One project the Hanna lab is working on is enabling robots to learn to play soccer, Corrado says. With reinforcement learning, researchers programmed robots to play soccer and then entered an annual international competition where they placed third despite it being their first time participating, “greatly exceeding our expectations,” Corrado highlights. The end goal isn’t necessarily to train robots how to play soccer but rather “develop reinforcement learning techniques that enable us to train agents to work cooperatively” and “develop techniques that improve the data efficiency of reinforcement learning. If we can reduce the data requirement, reinforcement learning is going to be much, much more practical for industrial applications.”

From the annual RoboCup
Standard Platform League (SPL) competition, a research competition that aims to advance the capabilities of robotics in challenging, real-time domains.
From the annual RoboCup Standard Platform League (SPL) competition, a research competition that aims to advance the capabilities of robotics in challenging, real-time domains.

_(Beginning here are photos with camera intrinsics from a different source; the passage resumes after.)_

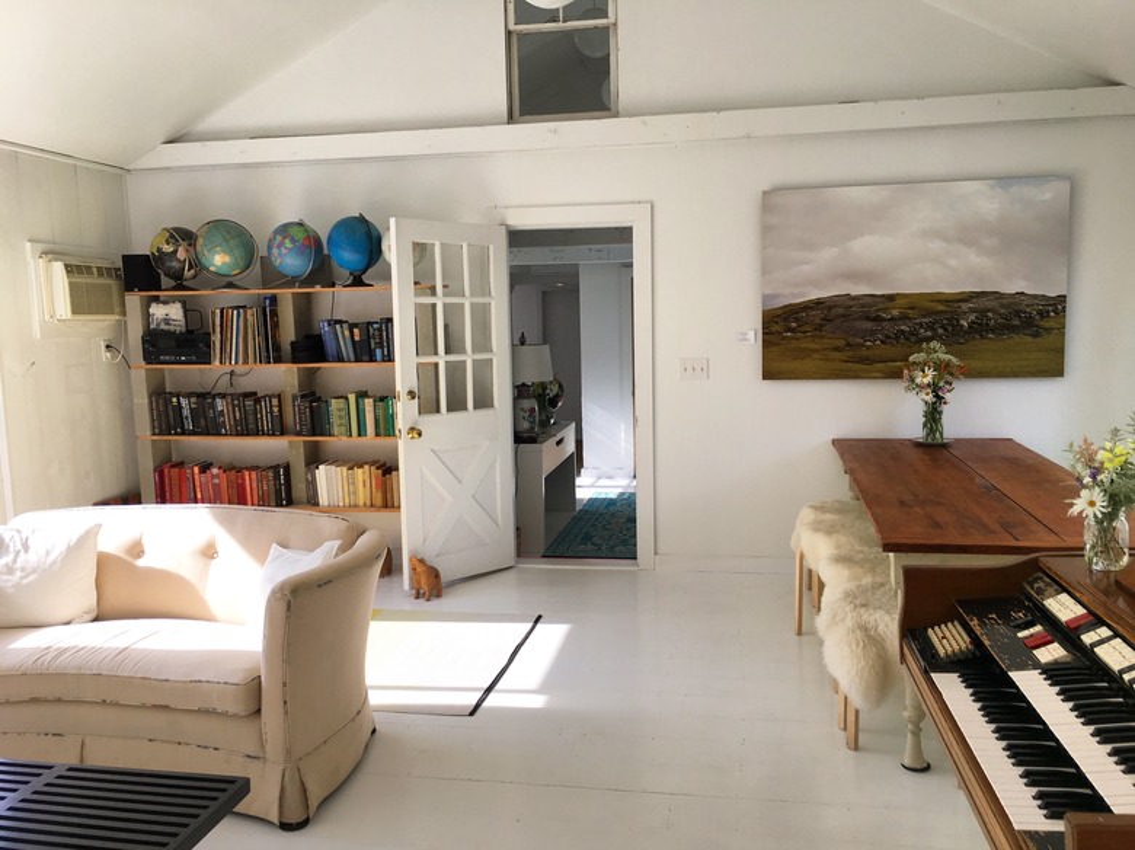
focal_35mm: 29
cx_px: 568
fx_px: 950
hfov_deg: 61.7
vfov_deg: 48.2
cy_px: 425
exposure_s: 1/260
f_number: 2.2
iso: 25
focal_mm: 4.15
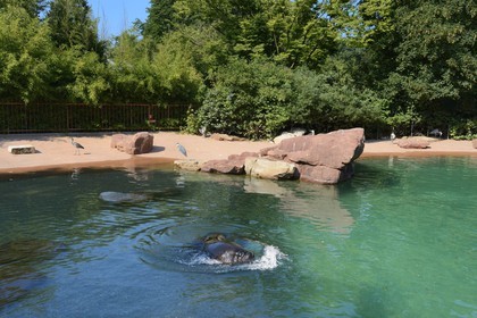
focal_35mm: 36
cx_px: 238
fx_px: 477
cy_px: 159
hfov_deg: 53.1
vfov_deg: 36.9
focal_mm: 36
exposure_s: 1/250
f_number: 10
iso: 200
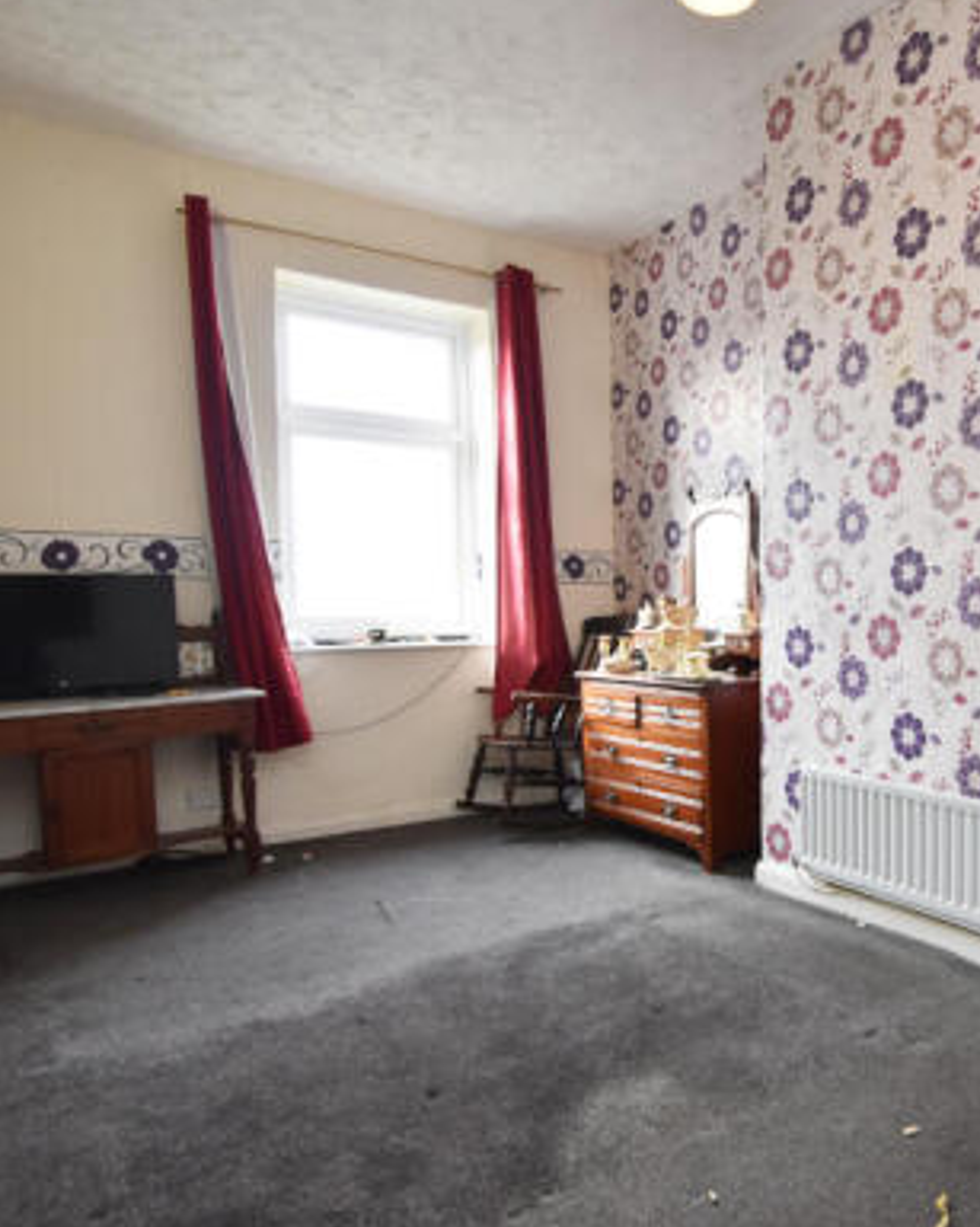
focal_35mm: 24
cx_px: 838
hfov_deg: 53.2
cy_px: 628
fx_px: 870
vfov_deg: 70.3
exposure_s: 1/250
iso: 800
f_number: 3.5
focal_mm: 10
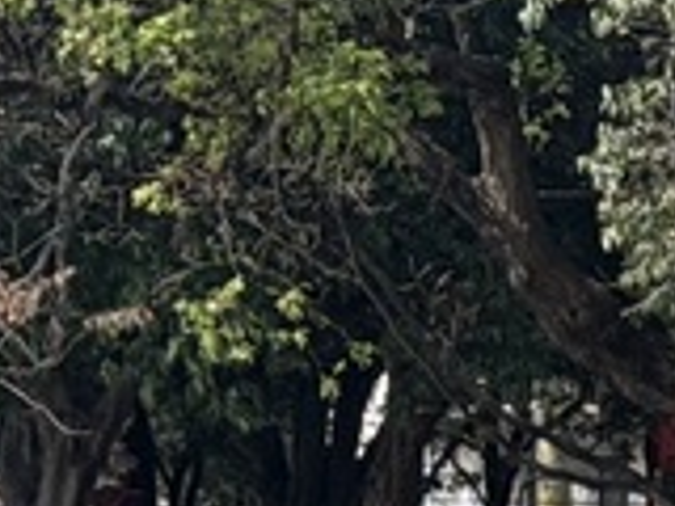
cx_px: 1304
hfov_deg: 6.3
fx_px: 6006
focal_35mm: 308
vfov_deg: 4.7
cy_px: 1050
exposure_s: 1/1838
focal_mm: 6.76
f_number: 1.78
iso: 64
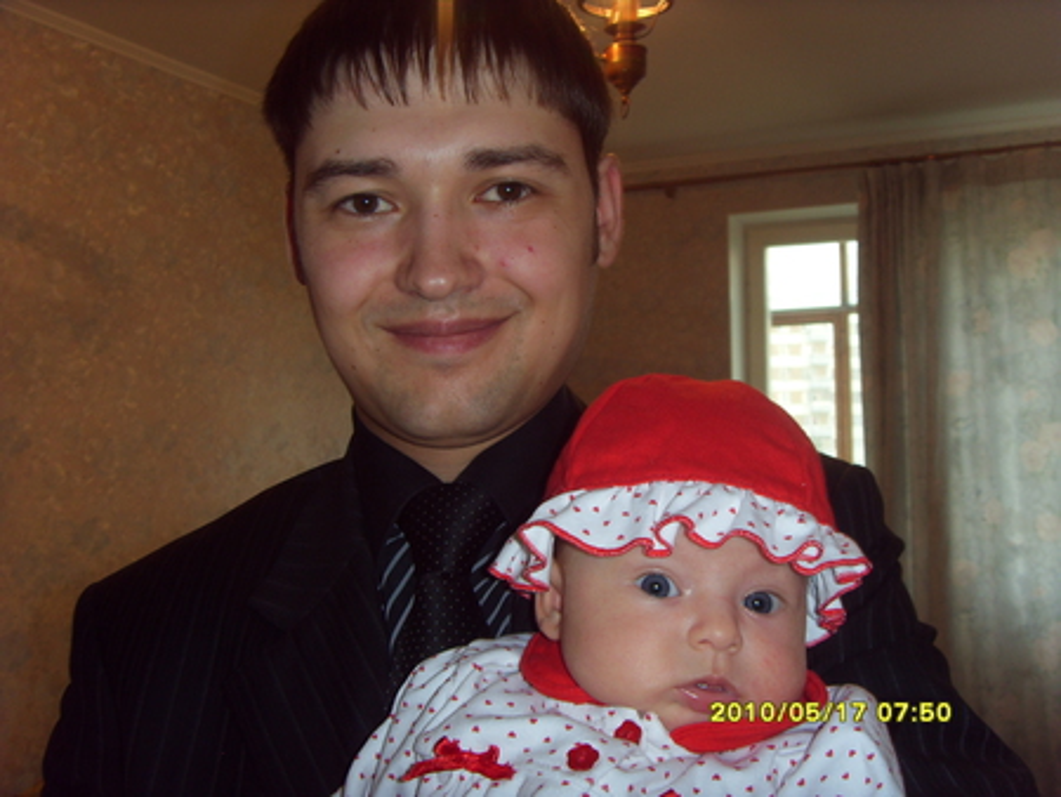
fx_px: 1196
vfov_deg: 36.9
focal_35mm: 39
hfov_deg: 47.8
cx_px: 530
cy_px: 398
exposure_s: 1/45
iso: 100
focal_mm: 6.6
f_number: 3.5
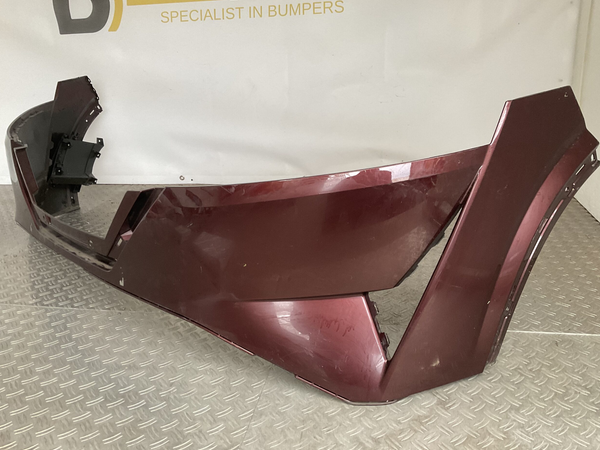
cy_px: 221
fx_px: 520
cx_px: 304
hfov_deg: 60.0
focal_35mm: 30
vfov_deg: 46.8
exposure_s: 1/50
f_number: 1.8
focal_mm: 3
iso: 100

Even before Hanna came to UW–Madison, he had experience with HTCondor Software Suite (HTCSS) from graduate school. It was a “critical resource” for Hanna then and remains as such today in his role as a researcher and professor at UW–Madison. “One of the first things I did when I got here [UW–Madison] was tap into HTC resources,” Hanna recalls. As a new principal investigator (PI), Hanna also had a meeting with a CHTC facilitator to learn how to obtain access and what resources it provides.

Since he found the tool so valuable while he was a graduate student, Hanna also tries to set up his students with the CHTC early on instead of running experiments locally on their computers. Hanna shares “It’s a great resource we have to leverage that helps speed things up.” For the research group, running a high volume of simulations and experiments is a key enabler of progress. This means Hanna encourages his students to run experiments whenever they reach uncertainties, which can help provide clarity. “Oftentimes it’s just easier to run the experiment. Something I try to guide the students on is knowing when some experiments just need to be run to understand some aspect of designing reinforcement learning algorithms.” His students are developing their own pipelines with CHTC, learning how to work more efficiently with it, and writing scripts to launch experiments with it.

To put into context exactly how many experiments reinforcement learning requires, Corrado says, “Benchmarks contain anywhere from 5–10 tasks, and maybe you need to compare four different algorithms and run 20 independent runs of each algorithm on each task. At that point, you’re running hundreds of experiments. I’ve even had to run thousands of experiments.” In fact, for a paper currently under review, through performing a hyperparameter sweep of an algorithm — which determines the hyperparameter combination that performs best out of many combinations — Corrado had submitted enough jobs to hit the default CHTC limit of a 10,000-job submission. This was something he definitely could not have accomplished on his personal laptop or with a lab-specific server.

Hanna says he is also seeing a shift toward more high-performance computing with GPUs in his lab, which CHTC has helped enable. “Up until recently, reinforcement learning was separate from other forms of deep learning that were going on, and you really couldn’t benefit that much from a GPU unless you had a lot of CPUs as well, which is what high throughput computing is really good for,” Hanna explains.

When asked about the future use of CHTC in his lab, Hanna imagines spending more time with multi-processing and networking several CPUs together, both of which reinforcement learning experiments could benefit from. As CHTC continues increasing its GPU capacity, Hanna says he plans to use that more in their work as well.

Without the CHTC, the type of large-scale experimentation the Hanna Lab uses would be impractical, Corrado says. For this type of work, HTC is almost always necessary and continues to expand the horizons of the lab.